Low fidelity simulations mirror clinical scenarios, but leave out many factors that would occur in real life (ex. online symptom checkers). High fidelity simulations strive to be as realistic as possible, simulating real-world relationships and interactions (ex. pilot flight simulators).
Low fidelity simulations were found to be sufficient for the speakers to achieve their COVID-specific learning goals.
Example goals that they identified included:
- Teaching novel perioperative care pathways
(ex. Patient handoff of a COVID-19 positive patient for an OR procedure with PPE donning)
- Teaching novel workflow checklists
- Practicing known skills (ex. Intubating with the challenge of PPE)
- Learning new skills (ex. Intubating with use of intubation boxes, PPE Donning and doffing techniques)

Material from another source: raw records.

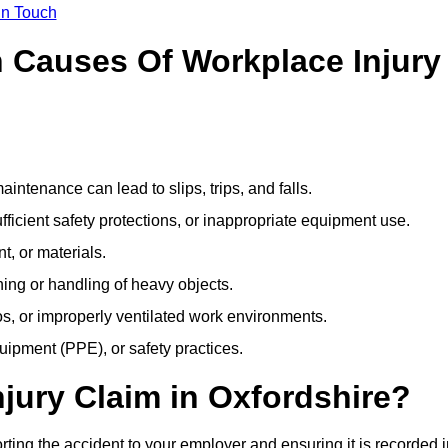
In Touch
Causes Of Workplace Injury
ntenance can lead to slips, trips, and falls.
ficient safety protections, or inappropriate equipment use.
t, or materials.
ning or handling of heavy objects.
, or improperly ventilated work environments.
quipment (PPE), or safety practices.
njury Claim in Oxfordshire?
rting the accident to your employer and ensuring it is recorded 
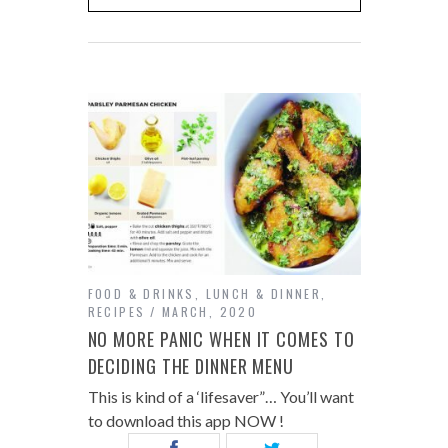
FOOD & DRINKS
,
LUNCH & DINNER
,
RECIPES
MARCH, 2020
NO MORE PANIC WHEN IT COMES TO
DECIDING THE DINNER MENU
This is kind of a ‘lifesaver”… You’ll want
to download this app NOW !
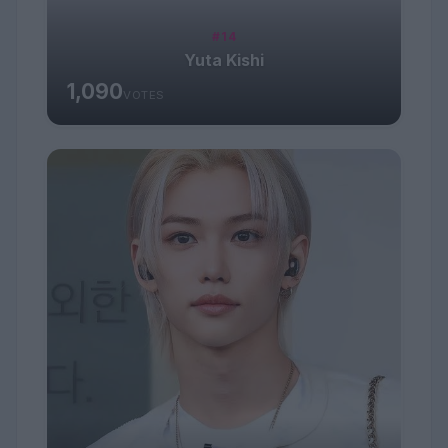
#14
Yuta Kishi
1,090
VOTES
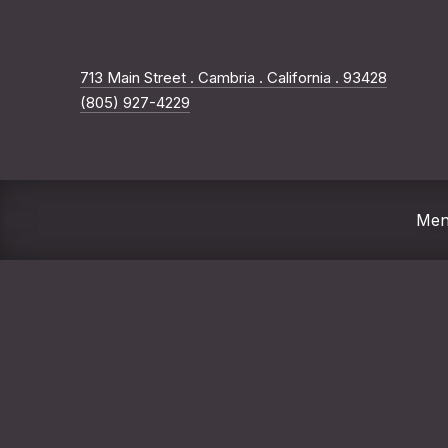
New Wi
713 Main Street . Cambria . California . 93428
(805) 927-4229
Me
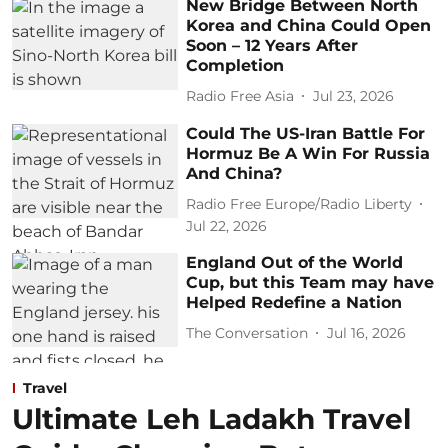
New Bridge Between North
Korea and China Could Open
Soon – 12 Years After
Completion
Radio Free Asia
Jul 23, 2026
Could The US-Iran Battle For
Hormuz Be A Win For Russia
And China?
Radio Free Europe/Radio Liberty
Jul 22, 2026
England Out of the World
Cup, but this Team may have
Helped Redefine a Nation
The Conversation
Jul 16, 2026
Travel
Ultimate Leh Ladakh Travel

In their department, in-person simulations were used to teach 780 learners from three campuses from a multidisciplinary pool of personnel, spanning from nurses, scrub techs, physicians, CRNAs, and residents.
Their in-person COVID-19 simulation course was divided in three sections: (1) Didactic on the background of COVID -19, (2) Workshop teaching PPE donning and doffing techniques, and (3) Simulation videos highlighting new intraoperative care pathways for COVID-19 patients.
The barriers that they ran into during the creation of this course included:
- Time sensitivity for implementation
- Large, multidisciplinary learner population
- Limited instructional time due to workforce demands
- Social distancing restrictions
- Lack of specific pre-existing policies regarding PPE
- Limited supply of PPE and need to limit waste
Course evaluation data was used to guide future improvements in their course. Most participants had positive reviews of the course even six months after completion. In these evaluations, most agreed or strongly agreed that the course improved their ability to care for COVID-19 patients and provided educational content directly applicable to their practice.